Venturing Out Of The Woods

DEC Gives City Residents Tips To Avoid Attracting Bears

A black bear was sighted June 12, near Foote Avenue, just south of the city limits, near the Kwik Fill gas station running across the street. Submitted photo

Bears seem to be everywhere in southern Chautauqua County lately.

Area residents with their cell phones at the ready, or the help of a security camera, have caught bears swimming in Chautauqua Lake, crossing the road near the Foote Avenue Kwik Fill or ambling about in downtown Jamestown.

“I was driving home when a black bear ran across the road on Foote Avenue,” said Shelly Lindquist, a resident of Jamestown. “It was in broad daylight; I couldn’t believe it.”

The only common denominator is that the bears are being seen in areas they don’t usually frequent, almost exclusively near human dwellings and habitation.

“Please do not feed the bears” is part of the warning issued by the state Department of Conservation officials in an email, received Friday.

A large, black bear is pictured running across Foote Avenue, near the Kwik Fill gas station, recently. Black bear sightings are on the rise in Jamestown. Submitted photo

As cute and cuddly as bears may appear, DEC officials advise bears are still wild and free animals and should be respected. New York law requires that residents and visitors not only not feed or interact with these protected creatures, but there should be no interactions with them in any way. According to dec.ny.gov, the deliberate, intentional feeding of black bears is prohibited. The incidental, indirect feeding of black bears becomes unlawful once the department has issued a written warning.

“As New York’s bear population increased over the past two decades, their range also increased. It is not uncommon for young bears dispersing from their birth range in the spring to wander into or through developed areas,” T.J. Pignataro, assistant public information officer for the state Department of Environmental Conservation wrote in an email received Friday. “The same guidance and advice for living with bears that has worked in countless locations across the region and state also apply to suburban and urban environments. Frequently, humans unknowingly create potential food sources for bears. This may attract bears into close proximity with residential areas and subsequently result in human-bear conflicts. Most conflicts with bears in New York can be resolved or minimized by removing or adequately securing whatever served to attract them. The most common items that attract bears to residential areas are food sources like unsecured garbage, bird feeders, feeding pets outside, and messy grills.”

The rash of recent bear sightings has spurred Jamestown City Council to ask residents for assistance in mitigating bear encounters in the city. In a May 15 Post-Journal article, Joe Paterniti, R-Ward 4, said city officials were requesting residents remove bird feeders from their properties after bear sightings began being reported.

“Those of us that live on the west side near Ellicott have been inundated with Ring Doorbell sightings and postings of, not one, but up to four bears,” he said. “The bears appear to be young ones and a mother. They are small ones, but a mother bear will protect her cubs.”
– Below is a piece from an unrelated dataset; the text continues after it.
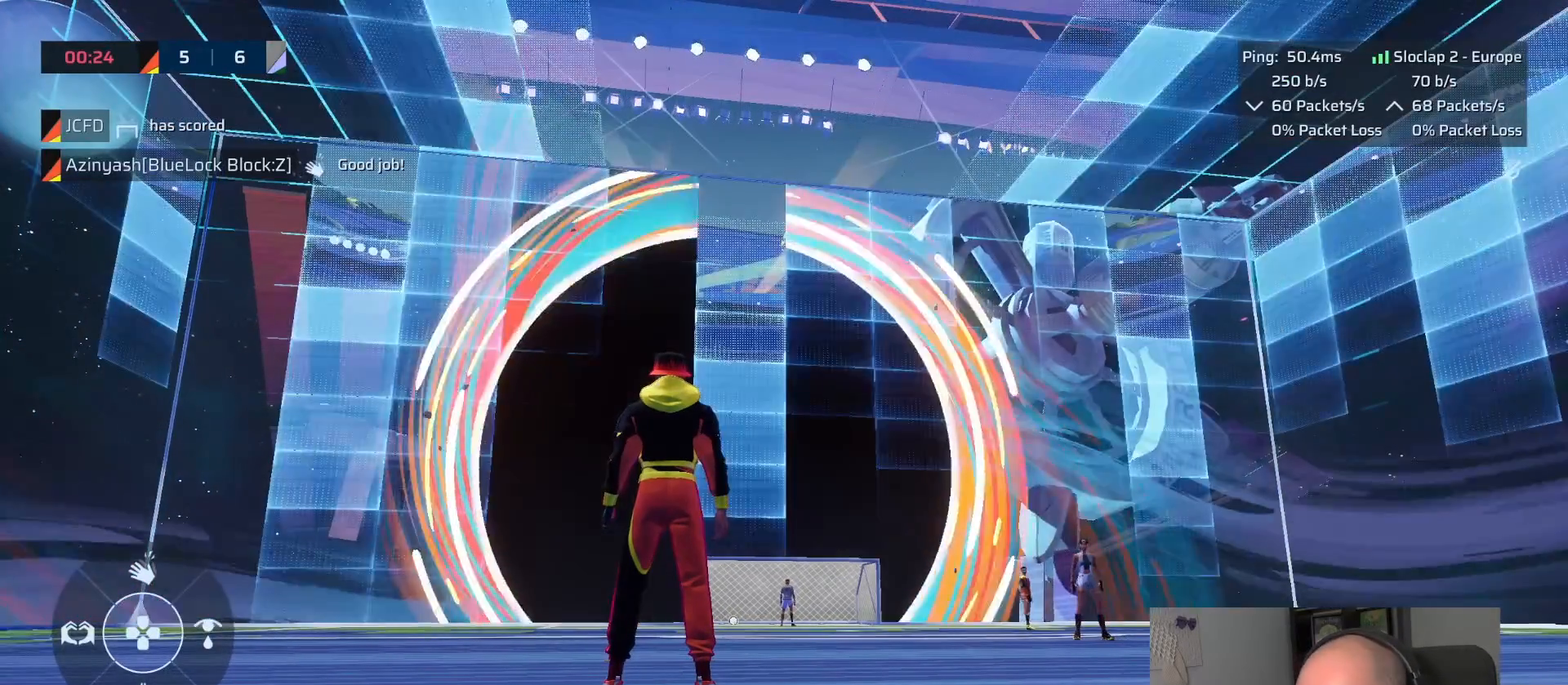
{"buttons": [], "left_stick": "center", "events": []}
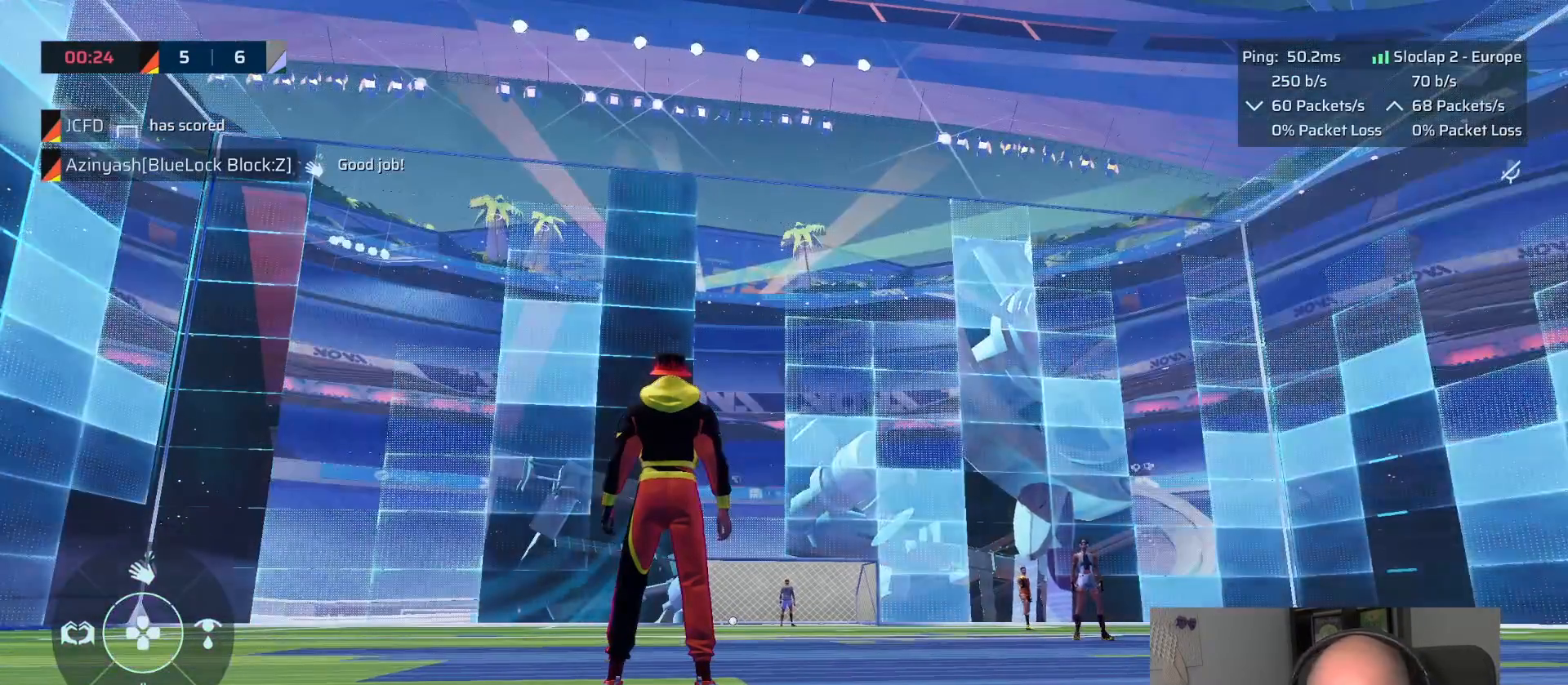
{"buttons": [], "left_stick": "center", "events": []}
The DEC has compiled a list of “do’s and don’ts” to help mitigate and minimize human v. bear encounters.

– Remove bird feeders. Bird feed such as suet and seeds are an extraordinarily strong attraction for bears, even if they cannot reach them.

– Secure all trash cans. Garbage is extremely attractive to bears. It should always be kept in sealed garbage cans inside a sturdy building like a garage or shed. Anything with an odor can attract a bear. Burning garbage is illegal in many municipalities, and may increase its attractiveness to bears.

– Mask garbage odors with ammonia-soaked rags; if you have curbside garbage pickup- take out trash just before your scheduled pickup. Do not put garbage at the curb the night before; do not place meat or bones in compost piles.

– Remove the grease can from grills after every use. Turn the grill on “high” for several minutes after you are done cooking to burn residual odors off the grill; do not place food outside to attract wildlife.

– Any food items used to attract birds, squirrels, or other wildlife will also attract bears; do not feed pets outside. Leftover food or even an empty dish can attract a bear.

– Electric Fencing is an effective tool for keeping bears out of apiaries, chicken coops, compost, and gardens; do not operate refrigerators or freezers outside or on porches -bears can smell what is inside.

Additionally, when a nuisance bear presents an immediate danger to public safety, call 911; If a bear is damaging property or is reluctant to leave the area, but the situation is not an emergency, call the regional wildlife office during business hours, or the DEC Law Enforcement Dispatch Center at 1-844-332-3267; in these non-emergency incidents, DEC reminds callers to stay quiet, move slowly, and observe only from a distance until ECOs or wildlife staff arrive.